The Sierra Club has had its share of population-control controversy.  In the late ‘90’s its Northern California chapter was behind an unsuccessful Bay Area effort to impose strict growth-control measures, which were argued at the time as a surreptitious attempt to enact a version of population control.   In 2003, a bitter dispute arose inside the national organization when a group of would-be directors tried to force out existing directors over a disagreement on immigration policy.  Dissidents wanted limits on how many immigrants to let into the country.

Recently, the Sierra Club of California led a long list of groups to oppose state legislation to make it easier to build housing near transit hubs – a sure-fire way to increase infill, multifamily stock.  The bill died in its policy committee.

Indeed, the Sierra Club has continually led the charge against any zoning or other land-use reform that would make it easier to build housing.  In fact, the group is opposed to any new law that would be growth-inducing – whether in support of new infrastructure, a sensible water policy or more housing.

The Sierra Club hides behind liberal politics – and leftist legislators – to mask what is a pretty cynical attitude toward housing.  They – and their fellow environmentalists – for example, refuse to give an inch when it comes to reforming the ever-present and growth-impeding California Environmental Quality Act (CEQA).  They assert any change would be “gutting” the 45-year-old law and are steadfastly opposed to reform.  Period.

The result of this kind of political pressure is to force Democrats to scramble to find a housing solution.  Lawmakers in Sacramento have fallen all over themselves over the last two years to create some new housing law.  Little meaningful change was accomplished, though.  Mostly, the effort led to strategies to fund this or that – through bonds, fees and other taxing devices.
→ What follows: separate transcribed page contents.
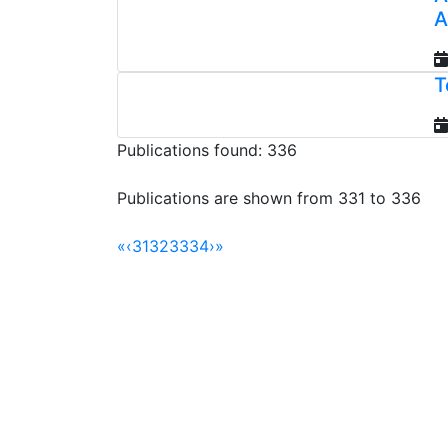
A
T
Publications found: 336
Publications are shown from 331 to 336
«
‹
31
32
33
34
›
»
The latest plan comes from U.S. Senator and presidential hopeful Kamala Harris (D-CA) who wants to give away tax credits through an overly complicated scheme to low-and moderate-income renters.  But, the Harris plan won’t do anything to increase the country’s woeful supply of housing and, instead, will almost certainly lead to higher rents and a big reward to landlords.

They still don’t get it.  Or, someone does but won’t let them get near it.